Dopo essere stato pressoché ignorato dai suoi contemporanei, si può dire, letteralmente, che Giovanni Serodine (Ascona o Roma, 1594/1600 - Roma, 1630) sia stato riscoperto dalla critica del Novecento, che gli ha infine riconosciuto il posto adeguato tra i pittori più originali e potentemente personali di area caravaggesca, e più in generale della corrente “naturalista”, della prima metà del Seicento.
Con il titolo
Serodine e brezza caravaggesca sulla "Regione dei laghi", la Pinacoteca Züst di Rancate presenta una selezionata retrospettiva del grande pittore, le cui opere vengono affiancate a dipinti di artisti che possono essere considerati suoi compagni di strada, permettendo di illustrare concretamente come il 'naturalismo', nelle sue varie declinazioni post-caravaggesche, avesse preso piede nelle terre prealpine in modo più profondo di quanto si era sinora sospettato. Se per ragioni conservative non è stato possibile portare a Rancate tutte le opere più significative selezionate nell’area che si estende all'incirca tra lago d’Orta e lago di Como, il catalogo offre un primo tentativo di censimento delle presenze artistiche orientate in senso realistico. Il ventaglio di opere coinvolge, oltre ad alcuni artisti ancora in attesa di trovare un nome, personalità come Guercino, Orazio Borgianni, Tanzio da Varallo, Giovanni Baglione, Domenico Fetti, Giuseppe Vermiglio, Matthias Stom, Hendrick ter Brugghen.

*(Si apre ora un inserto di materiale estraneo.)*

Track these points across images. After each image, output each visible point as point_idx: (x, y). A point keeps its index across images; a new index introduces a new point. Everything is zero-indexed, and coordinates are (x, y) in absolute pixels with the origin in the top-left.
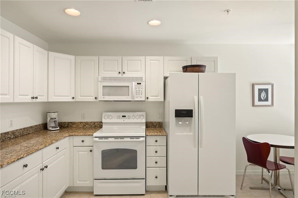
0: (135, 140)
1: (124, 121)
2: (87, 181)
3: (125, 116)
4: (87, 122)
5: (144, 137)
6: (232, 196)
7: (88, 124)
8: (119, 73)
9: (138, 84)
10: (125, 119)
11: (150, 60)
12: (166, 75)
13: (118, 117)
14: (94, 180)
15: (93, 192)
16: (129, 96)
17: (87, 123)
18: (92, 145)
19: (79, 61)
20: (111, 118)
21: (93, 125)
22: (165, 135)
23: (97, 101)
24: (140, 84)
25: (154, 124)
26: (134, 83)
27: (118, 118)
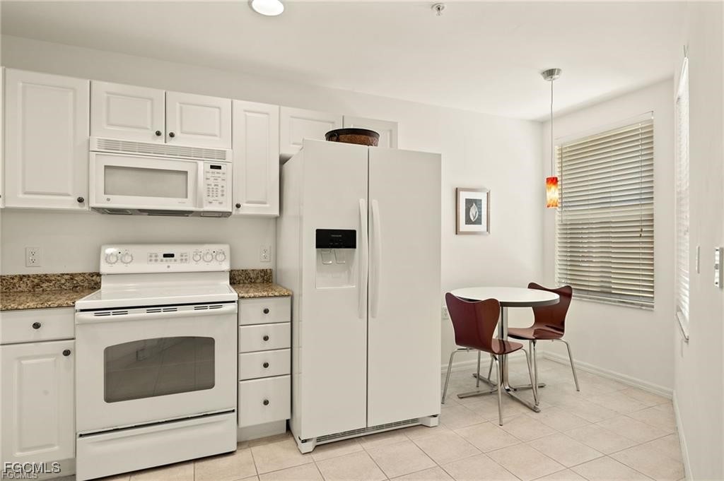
0: (209, 310)
1: (169, 267)
2: (51, 445)
3: (172, 256)
4: (46, 275)
5: (234, 302)
6: (435, 416)
7: (49, 281)
8: (158, 134)
9: (212, 167)
10: (173, 262)
11: (245, 111)
12: (286, 152)
13: (151, 256)
14: (79, 440)
15: (74, 475)
16: (187, 197)
17: (45, 278)
18: (72, 336)
19: (21, 84)
20: (130, 260)
21: (68, 284)
22: (288, 296)
23: (86, 208)
24: (219, 168)
25: (252, 275)
26: (201, 164)
27: (151, 260)
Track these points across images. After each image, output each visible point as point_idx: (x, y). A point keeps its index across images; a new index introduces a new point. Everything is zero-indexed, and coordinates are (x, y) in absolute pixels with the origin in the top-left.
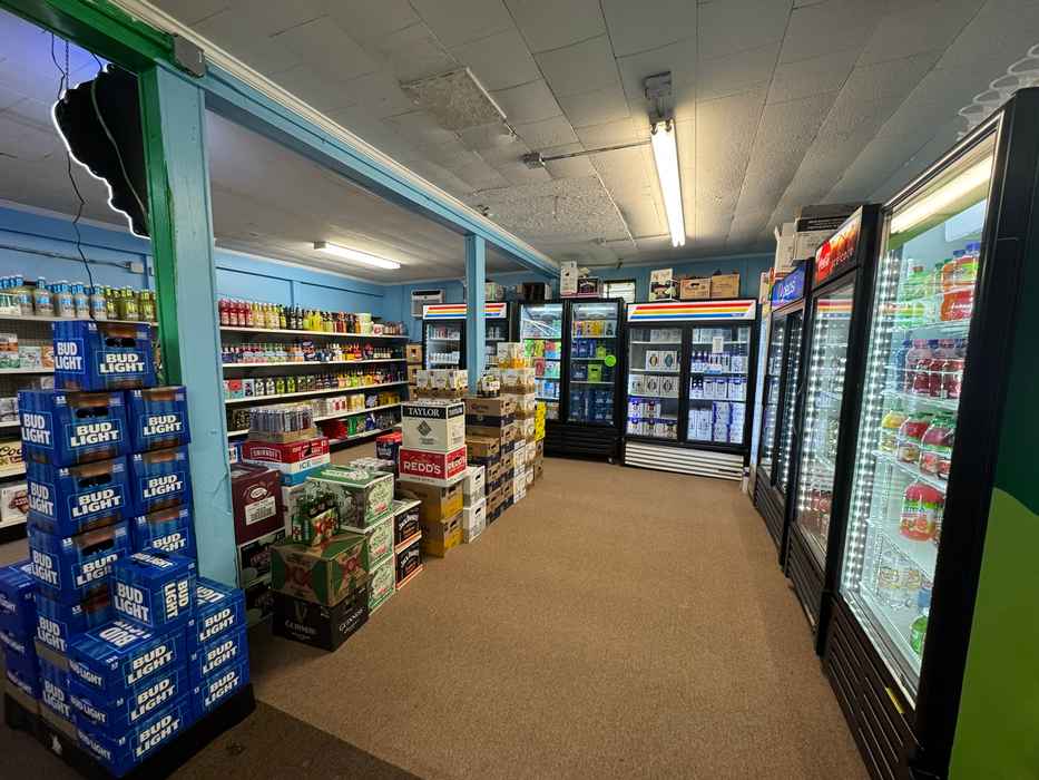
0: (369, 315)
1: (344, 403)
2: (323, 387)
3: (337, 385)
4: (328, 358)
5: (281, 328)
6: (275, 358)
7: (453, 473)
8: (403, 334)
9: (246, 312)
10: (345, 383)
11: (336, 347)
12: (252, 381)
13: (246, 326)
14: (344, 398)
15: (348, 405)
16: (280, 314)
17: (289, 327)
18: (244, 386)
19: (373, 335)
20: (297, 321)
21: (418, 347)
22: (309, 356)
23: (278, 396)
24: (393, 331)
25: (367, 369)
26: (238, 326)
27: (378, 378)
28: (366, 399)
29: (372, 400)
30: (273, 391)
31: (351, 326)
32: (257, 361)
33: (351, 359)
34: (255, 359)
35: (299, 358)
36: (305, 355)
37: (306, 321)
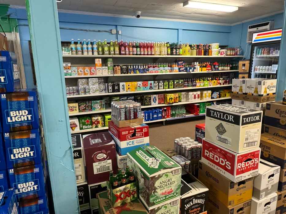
0: (218, 44)
1: (198, 95)
2: (188, 86)
3: (195, 85)
4: (191, 70)
5: (168, 54)
6: (164, 70)
7: (243, 172)
8: (240, 55)
9: (151, 47)
10: (200, 84)
11: (197, 64)
12: (152, 82)
13: (151, 55)
14: (199, 93)
15: (201, 97)
16: (168, 47)
17: (172, 54)
18: (149, 84)
19: (219, 56)
20: (176, 50)
21: (247, 63)
22: (181, 69)
23: (164, 90)
24: (233, 52)
25: (214, 76)
26: (148, 55)
27: (220, 81)
28: (212, 94)
29: (216, 94)
30: (162, 88)
31: (206, 52)
32: (155, 72)
33: (205, 71)
34: (154, 71)
35: (176, 70)
36: (179, 69)
37: (181, 50)
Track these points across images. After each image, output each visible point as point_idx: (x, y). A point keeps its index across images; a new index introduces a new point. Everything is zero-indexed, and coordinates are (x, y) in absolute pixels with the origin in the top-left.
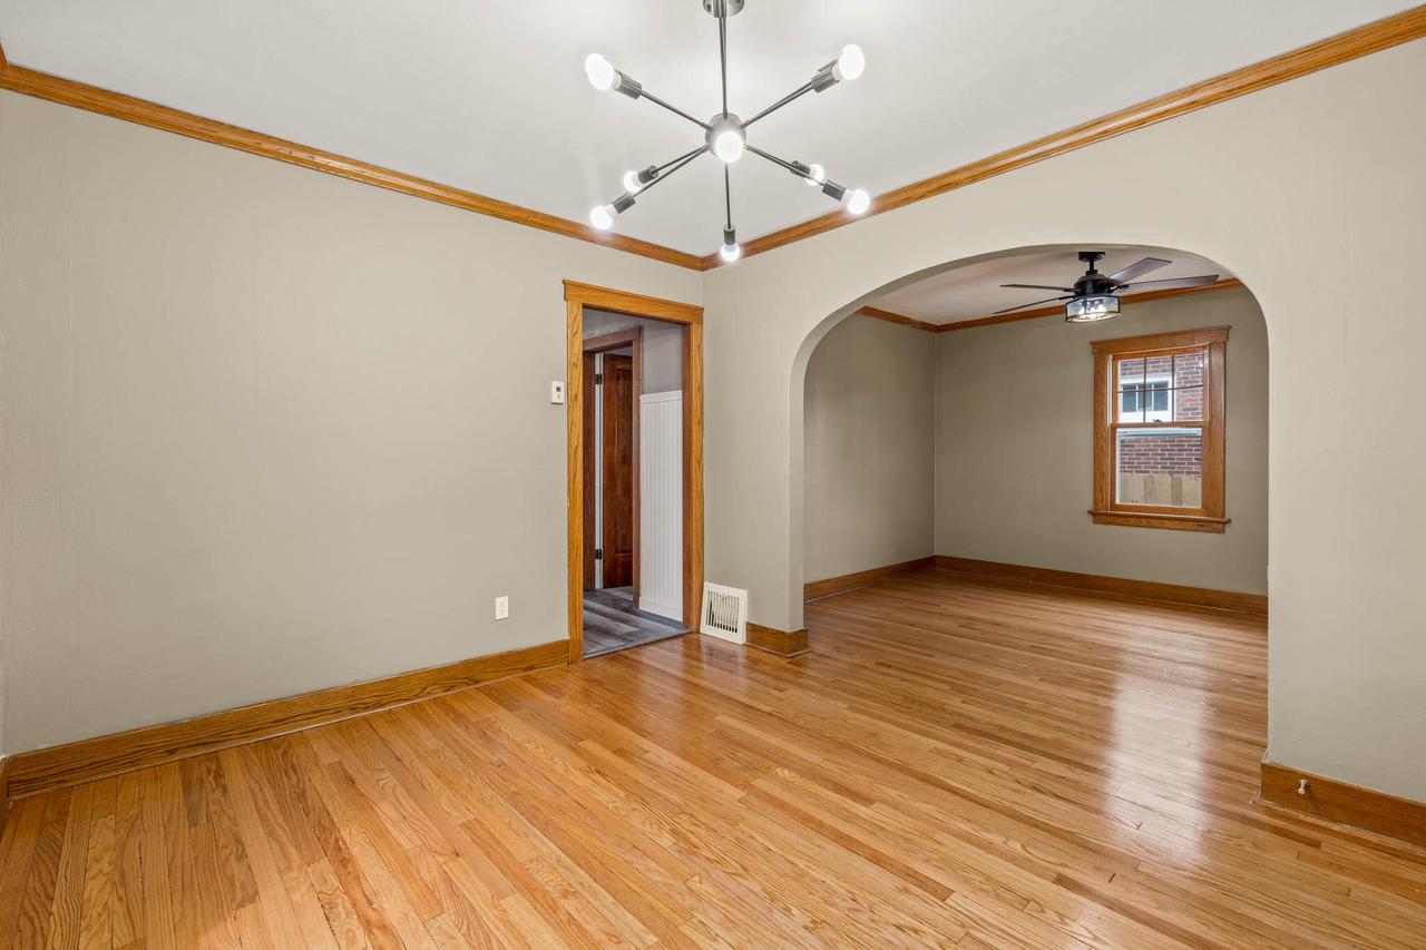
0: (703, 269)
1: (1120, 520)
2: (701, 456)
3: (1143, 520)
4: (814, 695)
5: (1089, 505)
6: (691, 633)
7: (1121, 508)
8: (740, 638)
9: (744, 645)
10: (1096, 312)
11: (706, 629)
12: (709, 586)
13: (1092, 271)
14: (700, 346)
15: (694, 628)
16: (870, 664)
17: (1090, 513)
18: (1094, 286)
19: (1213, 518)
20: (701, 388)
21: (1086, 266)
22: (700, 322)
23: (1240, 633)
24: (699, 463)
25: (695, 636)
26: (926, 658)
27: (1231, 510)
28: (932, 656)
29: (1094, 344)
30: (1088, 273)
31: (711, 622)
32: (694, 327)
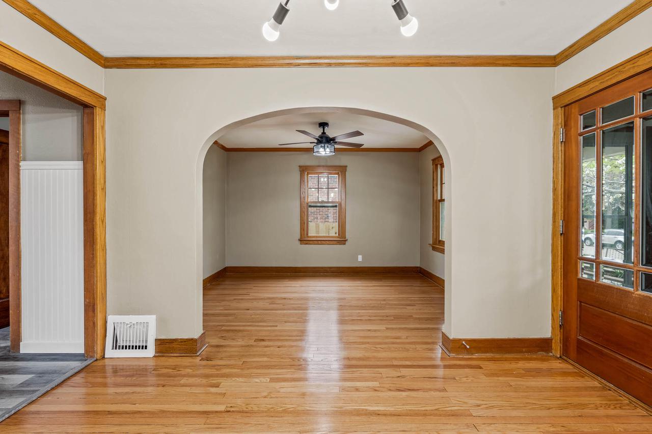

L'esposizione si prefigge di contribuire a una revisione della fisionomia critica di Serodine, e a tal fine sono state convocate quasi tutte le opere da lui eseguite che ancora si conservano in area ticinese accanto ad un nucleo di proposte di dipinti inediti.
A un quarto di secolo dalla rivelatrice mostra monografica che si svolse a Locarno e a Roma nel 1987, e a quasi vent'anni dall'ultima esposizione a lui dedicata sempre a Rancate, i tempi sembrano in effetti maturi per una riconsiderazione complessiva dell’arte di Serodine, la cui pittura iper-espressiva e marcatamente idiomatica è diventata un punto di riferimento ineludile in qualsiasi ricognizione dell’eredità caravaggesca: sebbene l’adesione di Serodine ai moduli dell’arte del grande maestro lombardo sorvoli ogni preoccupazione di letteralità - ben lontano dalla
Manfrediana methodus come da ciascuna delle varie ortodossie caravaggiste che si affacciarono sulla scena internazionale nei primi tre decenni del XVII secolo - e si giochi per intero sulla ben più ardua interpretazione dello spirito di quell’arte insuperabile, con accenti che, com’è stato tante volte rilevato, preconizzano esiti successivi della pittura europea (Rembrandt
in primis).
Giovanni Serodine, Ritratto del padre, Lugano, Museo Civico
Sta di fatto che tutte le non rare occasioni espositive che negli ultimi vent’anni si sono impegnate intorno alla categoria seducente ma anche ambigua e perniciosa di “caravaggismo”, allineando uno o molteplici capolavori di Serodine, hanno dato agio a studiosi e appassionati non solo di prendere atto in modo definitivo della superba qualità della sua pittura e della profondità della sua poetica, ma perfino di familiarizzare col suo complesso linguaggio formale, in una misura che probabilmente trent’anni fa, prima della mostra di Locarno-Roma, sembrava impronosticabile. Tale progressivo riposizionamento verticistico di Giovanni Serodine (morto, è bene rammentarlo, a non più di 35 anni) sulla scena dell’arte europea del XVII secolo, giunto forse ormai al suo compimento, giustifica l’attuale nuova proposta della Pinacoteca Züst, sempre sopraffina nella sua offerta culturale, nuovamente, come già nel 1993, sotto l’egida di Roberto Contini, tra gli esegeti più fedeli, consapevoli e acribiosi del pittore.